**YOUR OBJECTIVE**
Each line of the entries below that includes "CrtYd" belongs in your answer.

[DATASET EXTRACT]

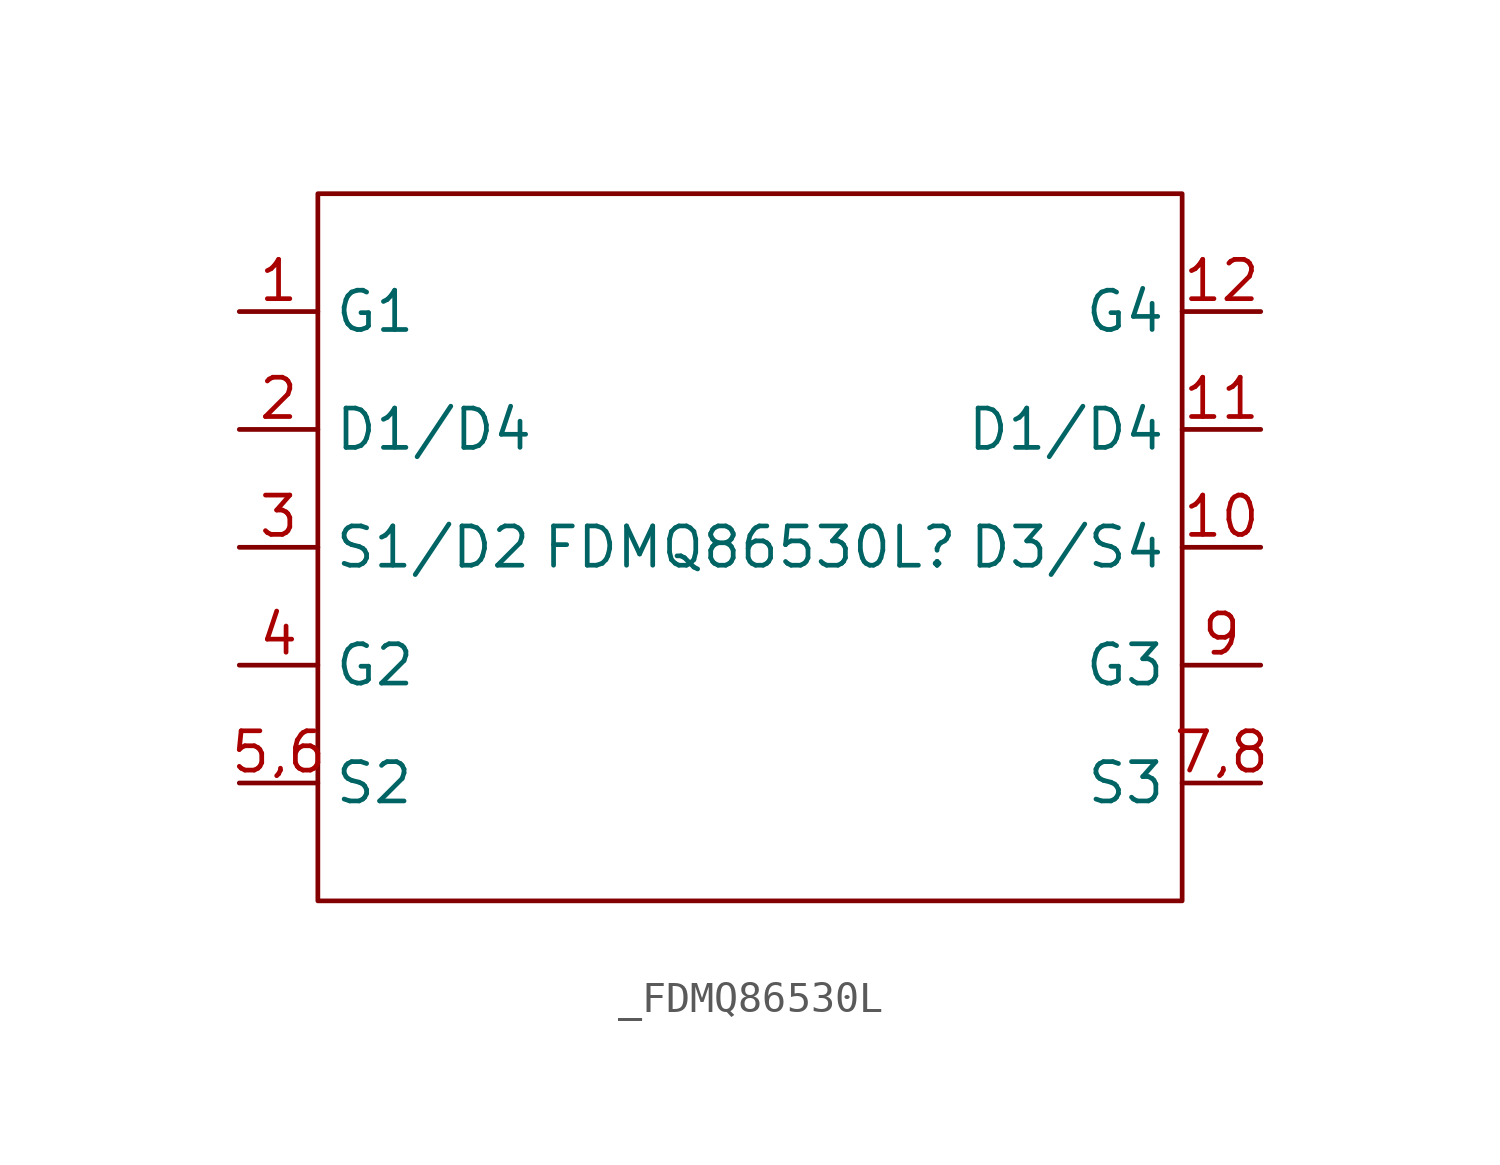
<source format=kicad_sym>
(kicad_symbol_lib
  (version 20231120)
  (generator "kicad_symbol_editor")
  (generator_version "8.0")
  (symbol "_FDMQ86530L"
    (property "Reference" "FDMQ86530L"
      (at 0 0 0)
      (effects (font (size 1.27 1.27))))
    (property "Value" ""
      (at 0 0 0)
      (effects (font (size 1.27 1.27))))
    (symbol "_FDMQ86530L_0_1"
      (rectangle (start -13.97 11.43) (end 13.97 -11.43) (stroke (width 0) (type default)) (fill (type none))))
    (symbol "_FDMQ86530L_1_1"
      (pin power_in line (at -16.51 7.62 0) (length 2.54) (name "G1" (effects (font (size 1.27 1.27)))) (number "1" (effects (font (size 1.27 1.27)))))
      (pin power_in line (at 16.51 0 180) (length 2.54) (name "D3/S4" (effects (font (size 1.27 1.27)))) (number "10" (effects (font (size 1.27 1.27)))))
      (pin power_in line (at 16.51 3.81 180) (length 2.54) (name "D1/D4" (effects (font (size 1.27 1.27)))) (number "11" (effects (font (size 1.27 1.27)))))
      (pin power_in line (at 16.51 7.62 180) (length 2.54) (name "G4" (effects (font (size 1.27 1.27)))) (number "12" (effects (font (size 1.27 1.27)))))
      (pin power_in line (at -16.51 3.81 0) (length 2.54) (name "D1/D4" (effects (font (size 1.27 1.27)))) (number "2" (effects (font (size 1.27 1.27)))))
      (pin power_in line (at -16.51 0 0) (length 2.54) (name "S1/D2" (effects (font (size 1.27 1.27)))) (number "3" (effects (font (size 1.27 1.27)))))
      (pin power_in line (at -16.51 -3.81 0) (length 2.54) (name "G2" (effects (font (size 1.27 1.27)))) (number "4" (effects (font (size 1.27 1.27)))))
      (pin power_in line (at -16.51 -7.62 0) (length 2.54) (name "S2" (effects (font (size 1.27 1.27)))) (number "5,6" (effects (font (size 1.27 1.27)))))
      (pin power_in line (at 16.51 -7.62 180) (length 2.54) (name "S3" (effects (font (size 1.27 1.27)))) (number "7,8" (effects (font (size 1.27 1.27)))))
      (pin power_in line (at 16.51 -3.81 180) (length 2.54) (name "G3" (effects (font (size 1.27 1.27)))) (number "9" (effects (font (size 1.27 1.27))))))))
</source>
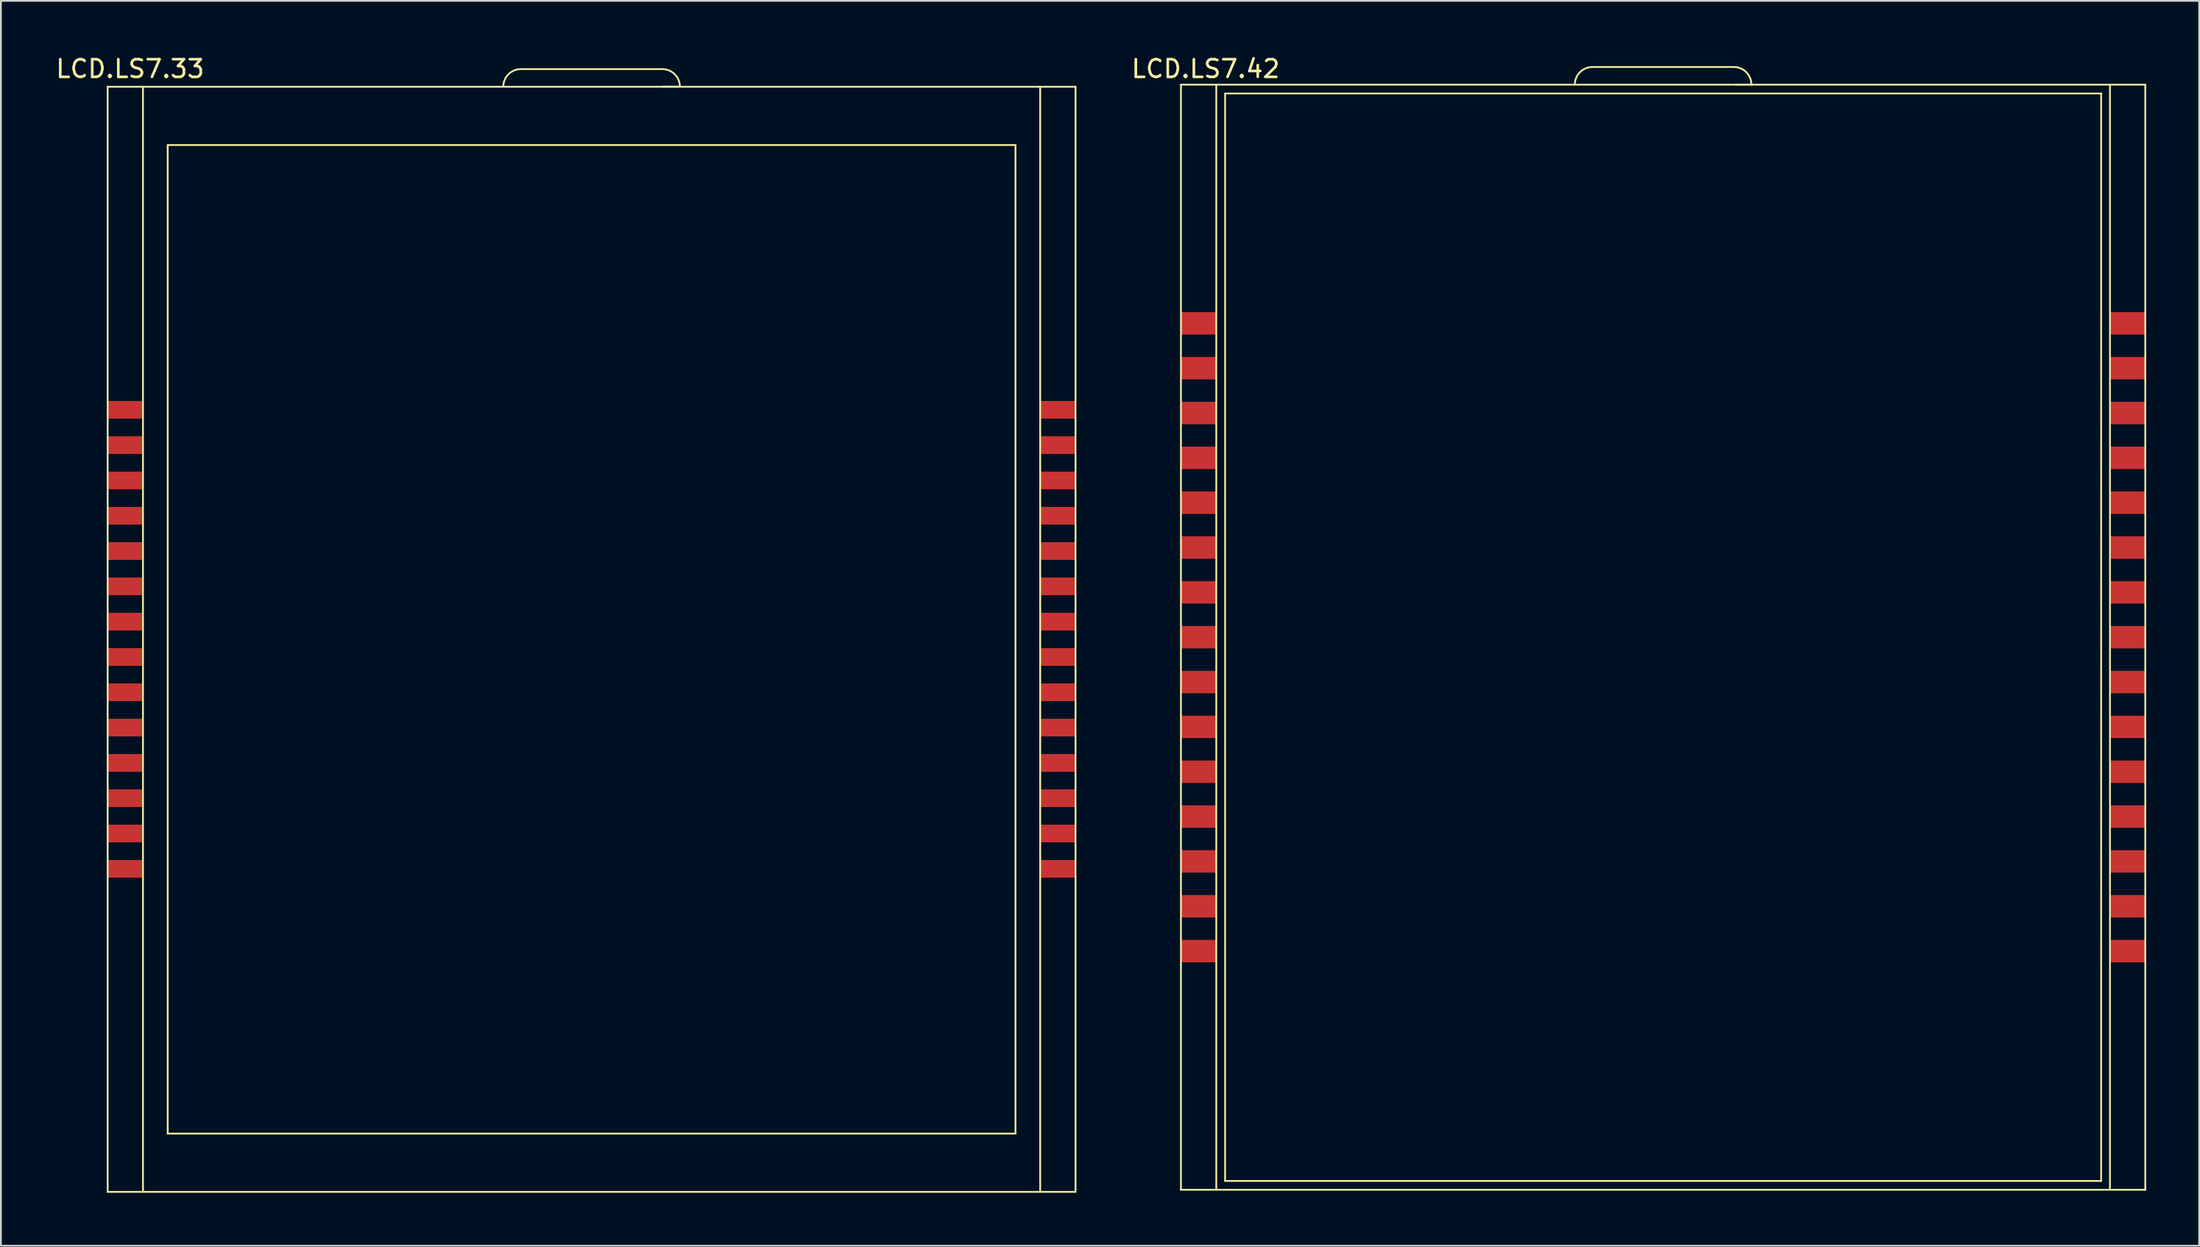
<source format=kicad_pcb>
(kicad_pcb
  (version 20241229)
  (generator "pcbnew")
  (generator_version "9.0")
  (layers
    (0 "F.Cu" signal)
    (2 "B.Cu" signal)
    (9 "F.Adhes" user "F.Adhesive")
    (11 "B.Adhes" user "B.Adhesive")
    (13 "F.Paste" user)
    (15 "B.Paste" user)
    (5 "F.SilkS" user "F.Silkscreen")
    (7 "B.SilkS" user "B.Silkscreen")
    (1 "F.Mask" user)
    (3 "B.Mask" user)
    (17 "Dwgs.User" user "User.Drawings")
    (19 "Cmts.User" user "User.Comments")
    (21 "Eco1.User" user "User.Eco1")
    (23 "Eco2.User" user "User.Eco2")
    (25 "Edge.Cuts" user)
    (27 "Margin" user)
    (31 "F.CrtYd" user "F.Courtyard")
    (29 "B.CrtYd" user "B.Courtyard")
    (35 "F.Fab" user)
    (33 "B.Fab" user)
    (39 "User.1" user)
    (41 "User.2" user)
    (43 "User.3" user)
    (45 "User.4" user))
  (footprint "LCD.LS7.33"
    (layer "F.Cu")
    (at 29.842 40.726)
    (property "Reference" "LCD.LS7.33" (at -25.527 -39.878 0) (layer "F.SilkS") (effects (font (size 1 1) (thickness 0.15))))
    (attr through_hole)
    (fp_line (start -26.797 -38.862) (end -26.797 23.738) (stroke (width 0.1) (type solid)) (layer "F.SilkS"))
    (fp_line (start -26.797 -38.862) (end 28.003 -38.862) (stroke (width 0.1) (type solid)) (layer "F.SilkS"))
    (fp_line (start -26.797 23.738) (end 28.003 23.738) (stroke (width 0.1) (type solid)) (layer "F.SilkS"))
    (fp_line (start -24.797 -38.862) (end -24.797 23.738) (stroke (width 0.1) (type solid)) (layer "F.SilkS"))
    (fp_line (start -23.397 -35.562) (end -23.397 20.438) (stroke (width 0.1) (type solid)) (layer "F.SilkS"))
    (fp_line (start -23.397 -35.562) (end 24.603 -35.562) (stroke (width 0.1) (type solid)) (layer "F.SilkS"))
    (fp_line (start -23.397 20.438) (end 24.603 20.438) (stroke (width 0.1) (type solid)) (layer "F.SilkS"))
    (fp_line (start -3.397 -39.862) (end 4.603 -39.862) (stroke (width 0.1) (type solid)) (layer "F.SilkS"))
    (fp_line (start 5.603 -38.862) (end 4.603 -38.862) (stroke (width 0.1) (type solid)) (layer "F.SilkS"))
    (fp_line (start 24.603 -35.562) (end 24.603 20.438) (stroke (width 0.1) (type solid)) (layer "F.SilkS"))
    (fp_line (start 26.003 -38.862) (end 26.003 23.738) (stroke (width 0.1) (type solid)) (layer "F.SilkS"))
    (fp_line (start 28.003 -38.862) (end 28.003 23.738) (stroke (width 0.1) (type solid)) (layer "F.SilkS"))
    (fp_arc (start -4.397 -38.862) (mid -4.104107 -39.569107) (end -3.397 -39.862) (stroke (width 0.1) (type solid)) (layer "F.SilkS"))
    (fp_arc (start 4.603 -39.862) (mid 5.310107 -39.569107) (end 5.603 -38.862) (stroke (width 0.1) (type solid)) (layer "F.SilkS"))
    (pad "1" smd rect (at 27.003 5.438) (size 2 1) (layers "F.Cu" "F.Mask" "F.Paste"))
    (pad "2" smd rect (at 27.003 3.438) (size 2 1) (layers "F.Cu" "F.Mask" "F.Paste"))
    (pad "3" smd rect (at 27.003 1.438) (size 2 1) (layers "F.Cu" "F.Mask" "F.Paste"))
    (pad "4" smd rect (at 27.003 -0.562) (size 2 1) (layers "F.Cu" "F.Mask" "F.Paste"))
    (pad "5" smd rect (at 27.003 -2.562) (size 2 1) (layers "F.Cu" "F.Mask" "F.Paste"))
    (pad "6" smd rect (at 27.003 -4.562) (size 2 1) (layers "F.Cu" "F.Mask" "F.Paste"))
    (pad "7" smd rect (at 27.003 -6.562) (size 2 1) (layers "F.Cu" "F.Mask" "F.Paste"))
    (pad "8" smd rect (at 27.003 -8.562) (size 2 1) (layers "F.Cu" "F.Mask" "F.Paste"))
    (pad "9" smd rect (at 27.003 -10.562) (size 2 1) (layers "F.Cu" "F.Mask" "F.Paste"))
    (pad "10" smd rect (at 27.003 -12.562) (size 2 1) (layers "F.Cu" "F.Mask" "F.Paste"))
    (pad "11" smd rect (at 27.003 -14.562) (size 2 1) (layers "F.Cu" "F.Mask" "F.Paste"))
    (pad "12" smd rect (at 27.003 -16.562) (size 2 1) (layers "F.Cu" "F.Mask" "F.Paste"))
    (pad "13" smd rect (at 27.003 -18.562) (size 2 1) (layers "F.Cu" "F.Mask" "F.Paste"))
    (pad "14" smd rect (at 27.003 -20.562) (size 2 1) (layers "F.Cu" "F.Mask" "F.Paste"))
    (pad "15" smd rect (at -25.797 -20.562) (size 2 1) (layers "F.Cu" "F.Mask" "F.Paste"))
    (pad "16" smd rect (at -25.797 -18.562) (size 2 1) (layers "F.Cu" "F.Mask" "F.Paste"))
    (pad "17" smd rect (at -25.797 -16.562) (size 2 1) (layers "F.Cu" "F.Mask" "F.Paste"))
    (pad "18" smd rect (at -25.797 -14.562) (size 2 1) (layers "F.Cu" "F.Mask" "F.Paste"))
    (pad "19" smd rect (at -25.797 -12.562) (size 2 1) (layers "F.Cu" "F.Mask" "F.Paste"))
    (pad "20" smd rect (at -25.797 -10.562) (size 2 1) (layers "F.Cu" "F.Mask" "F.Paste"))
    (pad "21" smd rect (at -25.797 -8.562) (size 2 1) (layers "F.Cu" "F.Mask" "F.Paste"))
    (pad "22" smd rect (at -25.797 -6.562) (size 2 1) (layers "F.Cu" "F.Mask" "F.Paste"))
    (pad "23" smd rect (at -25.797 -4.562) (size 2 1) (layers "F.Cu" "F.Mask" "F.Paste"))
    (pad "24" smd rect (at -25.797 -2.562) (size 2 1) (layers "F.Cu" "F.Mask" "F.Paste"))
    (pad "25" smd rect (at -25.797 -0.562) (size 2 1) (layers "F.Cu" "F.Mask" "F.Paste"))
    (pad "26" smd rect (at -25.797 1.438) (size 2 1) (layers "F.Cu" "F.Mask" "F.Paste"))
    (pad "27" smd rect (at -25.797 3.438) (size 2 1) (layers "F.Cu" "F.Mask" "F.Paste"))
    (pad "28" smd rect (at -25.797 5.438) (size 2 1) (layers "F.Cu" "F.Mask" "F.Paste")))
  (footprint "LCD.LS7.42"
    (layer "F.Cu")
    (at 90.484 38.321)
    (property "Reference" "LCD.LS7.42" (at -25.273 -37.473 0) (layer "F.SilkS") (effects (font (size 1 1) (thickness 0.15))))
    (attr through_hole)
    (fp_line (start -26.67 -36.576) (end -26.67 26.024) (stroke (width 0.1) (type solid)) (layer "F.SilkS"))
    (fp_line (start -26.67 -36.576) (end 27.93 -36.576) (stroke (width 0.1) (type solid)) (layer "F.SilkS"))
    (fp_line (start -26.67 26.024) (end 27.93 26.024) (stroke (width 0.1) (type solid)) (layer "F.SilkS"))
    (fp_line (start -24.67 -36.576) (end -24.67 26.024) (stroke (width 0.1) (type solid)) (layer "F.SilkS"))
    (fp_line (start -24.17 -36.076) (end -24.17 25.524) (stroke (width 0.1) (type solid)) (layer "F.SilkS"))
    (fp_line (start -24.17 -36.076) (end 25.43 -36.076) (stroke (width 0.1) (type solid)) (layer "F.SilkS"))
    (fp_line (start -24.17 25.524) (end 25.43 25.524) (stroke (width 0.1) (type solid)) (layer "F.SilkS"))
    (fp_line (start -3.37 -37.576) (end 4.63 -37.576) (stroke (width 0.1) (type solid)) (layer "F.SilkS"))
    (fp_line (start 5.73 -36.576) (end 4.73 -36.576) (stroke (width 0.1) (type solid)) (layer "F.SilkS"))
    (fp_line (start 25.43 -36.076) (end 25.43 25.524) (stroke (width 0.1) (type solid)) (layer "F.SilkS"))
    (fp_line (start 25.93 -36.576) (end 25.93 26.024) (stroke (width 0.1) (type solid)) (layer "F.SilkS"))
    (fp_line (start 27.93 -36.576) (end 27.93 26.024) (stroke (width 0.1) (type solid)) (layer "F.SilkS"))
    (fp_arc (start -4.37 -36.576) (mid -4.077107 -37.283107) (end -3.37 -37.576) (stroke (width 0.1) (type solid)) (layer "F.SilkS"))
    (fp_arc (start 4.63 -37.576) (mid 5.337107 -37.283107) (end 5.63 -36.576) (stroke (width 0.1) (type solid)) (layer "F.SilkS"))
    (pad "1" smd rect (at -25.67 -23.056) (size 2 1.27) (layers "F.Cu" "F.Mask" "F.Paste"))
    (pad "2" smd rect (at -25.67 -20.516) (size 2 1.27) (layers "F.Cu" "F.Mask" "F.Paste"))
    (pad "3" smd rect (at -25.67 -17.976) (size 2 1.27) (layers "F.Cu" "F.Mask" "F.Paste"))
    (pad "4" smd rect (at -25.67 -15.436) (size 2 1.27) (layers "F.Cu" "F.Mask" "F.Paste"))
    (pad "5" smd rect (at -25.67 -12.896) (size 2 1.27) (layers "F.Cu" "F.Mask" "F.Paste"))
    (pad "6" smd rect (at -25.67 -10.356) (size 2 1.27) (layers "F.Cu" "F.Mask" "F.Paste"))
    (pad "7" smd rect (at -25.67 -7.816) (size 2 1.27) (layers "F.Cu" "F.Mask" "F.Paste"))
    (pad "8" smd rect (at -25.67 -5.276) (size 2 1.27) (layers "F.Cu" "F.Mask" "F.Paste"))
    (pad "9" smd rect (at -25.67 -2.736) (size 2 1.27) (layers "F.Cu" "F.Mask" "F.Paste"))
    (pad "10" smd rect (at -25.67 -0.196) (size 2 1.27) (layers "F.Cu" "F.Mask" "F.Paste"))
    (pad "11" smd rect (at -25.67 2.344) (size 2 1.27) (layers "F.Cu" "F.Mask" "F.Paste"))
    (pad "12" smd rect (at -25.67 4.884) (size 2 1.27) (layers "F.Cu" "F.Mask" "F.Paste"))
    (pad "13" smd rect (at -25.67 7.424) (size 2 1.27) (layers "F.Cu" "F.Mask" "F.Paste"))
    (pad "14" smd rect (at -25.67 9.964) (size 2 1.27) (layers "F.Cu" "F.Mask" "F.Paste"))
    (pad "15" smd rect (at -25.67 12.504) (size 2 1.27) (layers "F.Cu" "F.Mask" "F.Paste"))
    (pad "16" smd rect (at 26.93 12.504) (size 2 1.27) (layers "F.Cu" "F.Mask" "F.Paste"))
    (pad "17" smd rect (at 26.93 9.964) (size 2 1.27) (layers "F.Cu" "F.Mask" "F.Paste"))
    (pad "18" smd rect (at 26.93 7.424) (size 2 1.27) (layers "F.Cu" "F.Mask" "F.Paste"))
    (pad "19" smd rect (at 26.93 4.884) (size 2 1.27) (layers "F.Cu" "F.Mask" "F.Paste"))
    (pad "20" smd rect (at 26.93 2.344) (size 2 1.27) (layers "F.Cu" "F.Mask" "F.Paste"))
    (pad "21" smd rect (at 26.93 -0.196) (size 2 1.27) (layers "F.Cu" "F.Mask" "F.Paste"))
    (pad "22" smd rect (at 26.93 -2.736) (size 2 1.27) (layers "F.Cu" "F.Mask" "F.Paste"))
    (pad "23" smd rect (at 26.93 -5.276) (size 2 1.27) (layers "F.Cu" "F.Mask" "F.Paste"))
    (pad "24" smd rect (at 26.93 -7.816) (size 2 1.27) (layers "F.Cu" "F.Mask" "F.Paste"))
    (pad "25" smd rect (at 26.93 -10.356) (size 2 1.27) (layers "F.Cu" "F.Mask" "F.Paste"))
    (pad "26" smd rect (at 26.93 -12.896) (size 2 1.27) (layers "F.Cu" "F.Mask" "F.Paste"))
    (pad "27" smd rect (at 26.93 -15.436) (size 2 1.27) (layers "F.Cu" "F.Mask" "F.Paste"))
    (pad "28" smd rect (at 26.93 -17.976) (size 2 1.27) (layers "F.Cu" "F.Mask" "F.Paste"))
    (pad "29" smd rect (at 26.93 -20.516) (size 2 1.27) (layers "F.Cu" "F.Mask" "F.Paste"))
    (pad "30" smd rect (at 26.93 -23.056) (size 2 1.27) (layers "F.Cu" "F.Mask" "F.Paste")))
  (gr_rect
    (start -3 -3)
    (end 121.464 67.514)
    (stroke (width 0.1) (type default))
    (fill no)
    (layer "Edge.Cuts")))
</source>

[/DATASET EXTRACT]

**SOLUTION TO THIS PROBLEM**
    (31 "F.CrtYd" user "F.Courtyard")
    (29 "B.CrtYd" user "B.Courtyard")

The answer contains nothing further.